Ear + Hearing Safety

Hearing loss is very common, particularly among older adults and those who work in noisy environments. It is also on the rise, due to our listening habits and increasing reliance on headphones and ear buds. There are still many ways to care for your ears and hearing, and to help prevent certain kinds and degrees of hearing loss, though. We’ve put together a short list of ear + hearing safety measures that can help you maintain your hearing health.  

Loud Noises

Sustained sounds of louder than 85 decibels are known to cause permanent damage to the tiny hairs in your inner ear that transmit sounds waves to the brain.  Ear trauma from loud noises can result in hearing loss, and people who work in loud industrial environments are at serious risk of permanent damage to their hearing. Ear covers and ear plugs are critical for hearing loss prevention for those working in loud factories or around sustained engine noise or loud music.

Cotton Swabs

We all know from an early age that we are not supposed to stick objects in our ears, yet ear cleaning with cotton swabs is a hard habit to break! Doctors say it’s a dangerous practice, though. Cotton swabs can push ear wax into the ear and cause damage, and even worse, accidents involving ear drum ruptures are not uncommon. Ears are remarkably good at cleaning themselves, so there’s no need for Q-Tips.

Swimmer’s Ear

Swimmer’s Ear is not just for kids. An infection of the outer ear canal, it can be dangerous if left untreated and can even result in hearing loss. Robert Redford now copes with hearing loss after water-induced infections sustained during on-set stunts. Technically known as otitis externa, swimmer’s ear is easily treated with drops, so make sure to consult a doctor if you experience discomfort after swimming or suspect you have water in your ears.

Recovery After Loud Noise

It is not widely known that you need to rest your ears in order to let them recover after exposure to loud noise. That ringing in your ears after a loud concert? It means that your ears have been stressed and need to rest. It is said that your ears need 16 hours of quiet following a loud night out or exposure to intense noise.

Turn Down the Volume

Many of us now spend a good part of the day listening to music, news and podcasts on our phones, so it’s especially important to keep the volume at a safe level. Anything over 85 decibels is dangerous, but experts recommend a sustained volume of no higher than 70 decibels. Most phones now allow you to set safe volume levels, and noise-canceling headphones filter out ambient noise, allowing you to listen at quieter volumes. If someone sitting next you can hear what you’re listening to, it’s too loud.

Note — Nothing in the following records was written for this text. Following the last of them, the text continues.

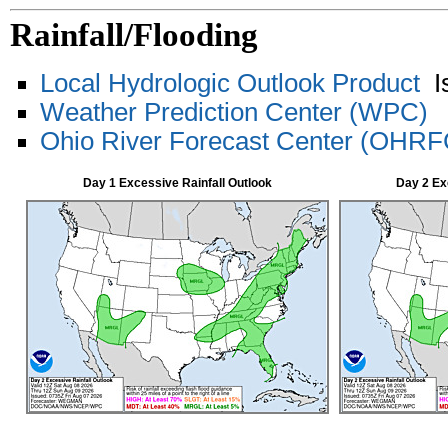
Rainfall/Flooding
Local Hydrologic Outlook Product
Is
Weather Prediction Center (WPC)
Ohio River Forecast Center (OHRF
Day 1 Excessive Rainfall Outlook
Day 2 Ex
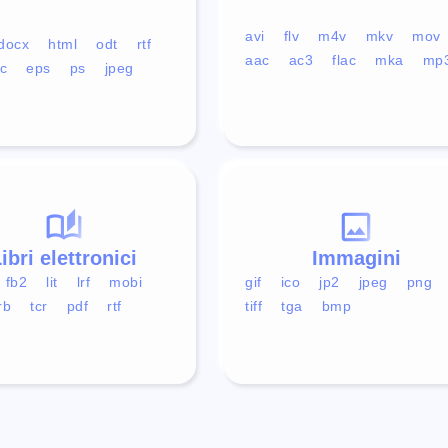
avi
flv
m4v
mkv
mov
docx
html
odt
rtf
aac
ac3
flac
mka
mp
c
eps
ps
jpeg
ibri elettronici
Immagini
fb2
lit
lrf
mobi
gif
ico
jp2
jpeg
png
rb
tcr
pdf
rtf
tiff
tga
bmp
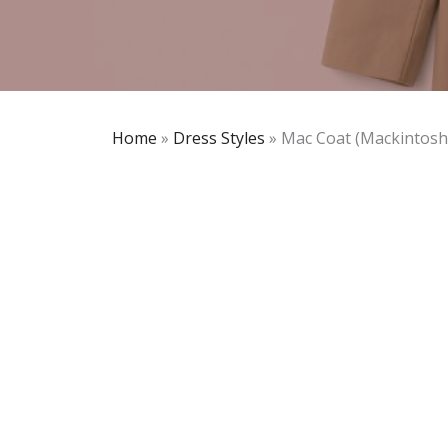
Home
»
Dress Styles
»
Mac Coat (Mackintosh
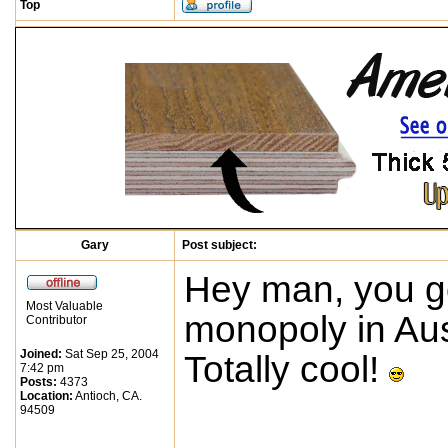
Top
Gary
Post subject:
Hey man, you g
Most Valuable
monopoly in Aus
Contributor
Joined:
Sat Sep 25, 2004
Totally cool!
7:42 pm
Posts:
4373
Location:
Antioch, CA.
94509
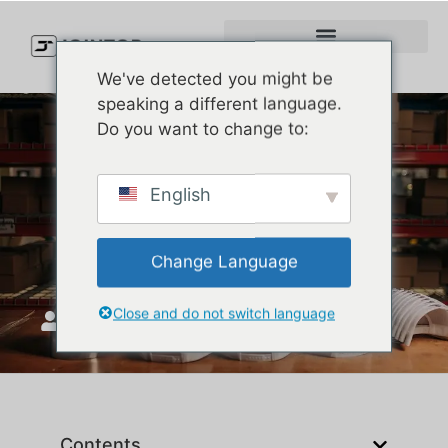
We've detected you might be
speaking a different language.
Do you want to change to:
What Is a Golfer Hat? Your
English
Ultimate Guide to Stylish
and Functional Golf Caps
Change Language
Close and do not switch language
JoinTop
ሐምሌ 7, 2025
Contents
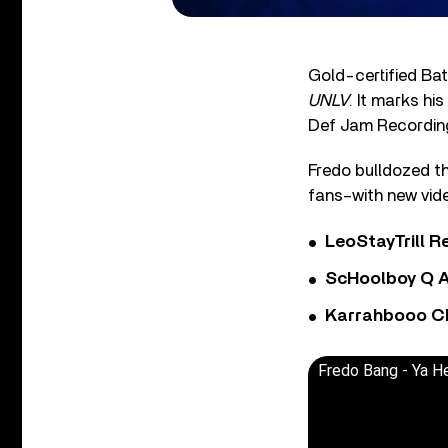
Gold-certified Ba
UNLV
. It marks hi
Def Jam Recordin
Fredo bulldozed th
fans–with new vide
LeoStayTrill Re
ScHoolboy Q A
Karrahbooo Ch
Fredo Bang - Ya He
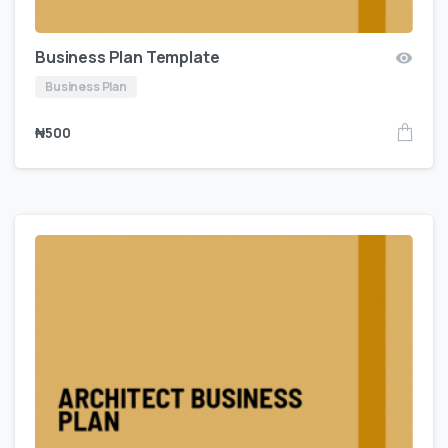
Business Plan Template
Business Plan
₦
500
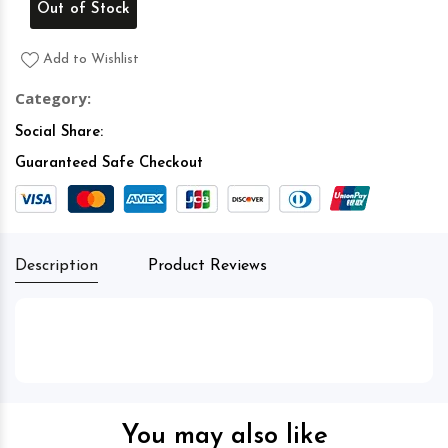
Out of Stock
Add to Wishlist
Category:
Social Share:
Guaranteed Safe Checkout
Description
Product Reviews
You may also like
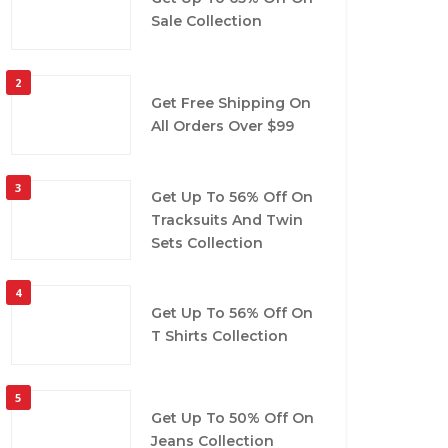
Sale Collection
2
Get Free Shipping On
All Orders Over $99
3
Get Up To 56% Off On
Tracksuits And Twin
Sets Collection
4
Get Up To 56% Off On
T Shirts Collection
5
Get Up To 50% Off On
Jeans Collection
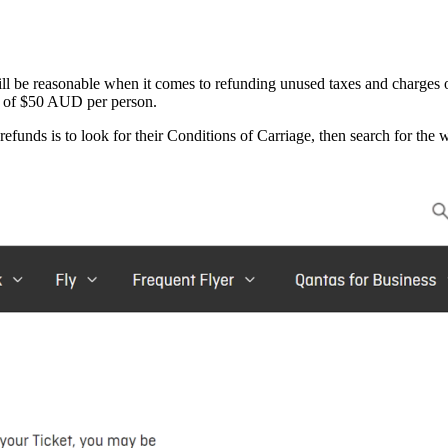
ll be reasonable when it comes to refunding unused taxes and charges 
on of $50 AUD per person.
refunds is to look for their Conditions of Carriage, then search for the 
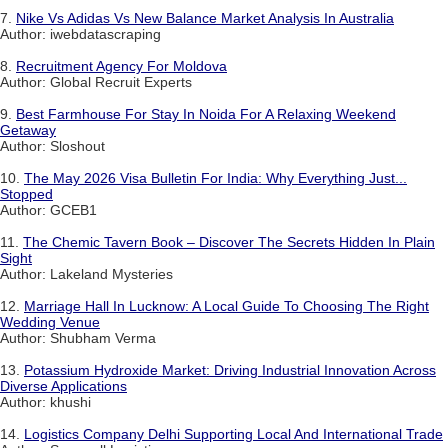
7.
Nike Vs Adidas Vs New Balance Market Analysis In Australia
Author: iwebdatascraping
8.
Recruitment Agency For Moldova
Author: Global Recruit Experts
9.
Best Farmhouse For Stay In Noida For A Relaxing Weekend
Getaway
Author: Sloshout
10.
The May 2026 Visa Bulletin For India: Why Everything Just...
Stopped
Author: GCEB1
11.
The Chemic Tavern Book – Discover The Secrets Hidden In Plain
Sight
Author: Lakeland Mysteries
12.
Marriage Hall In Lucknow: A Local Guide To Choosing The Right
Wedding Venue
Author: Shubham Verma
13.
Potassium Hydroxide Market: Driving Industrial Innovation Across
Diverse Applications
Author: khushi
14.
Logistics Company Delhi Supporting Local And International Trade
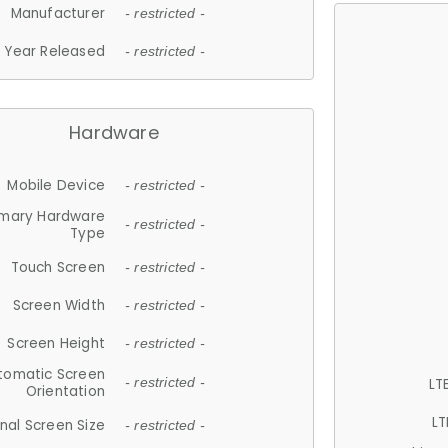
Manufacturer
- restricted -
Year Released
- restricted -
Hardware
Mobile Device
- restricted -
imary Hardware
- restricted -
Type
Touch Screen
- restricted -
Screen Width
- restricted -
Screen Height
- restricted -
tomatic Screen
LT
- restricted -
Orientation
LT
nal Screen Size
- restricted -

Communicate with Your Doctor

Finally, and possibly most importantly, it’s crucial to stay in touch with your doctor about any changes in your hearing. They will be able to make sure that any medications you’re on aren’t causing the problem, and to set you up with appropriate hearing screenings.

Hearing loss has a variety of causes and also potential solutions—waiting to find out what’s causing it could lead to further damage. Getting on top of ear + hearing safety measures in the meantime will help keep your hearing healthy.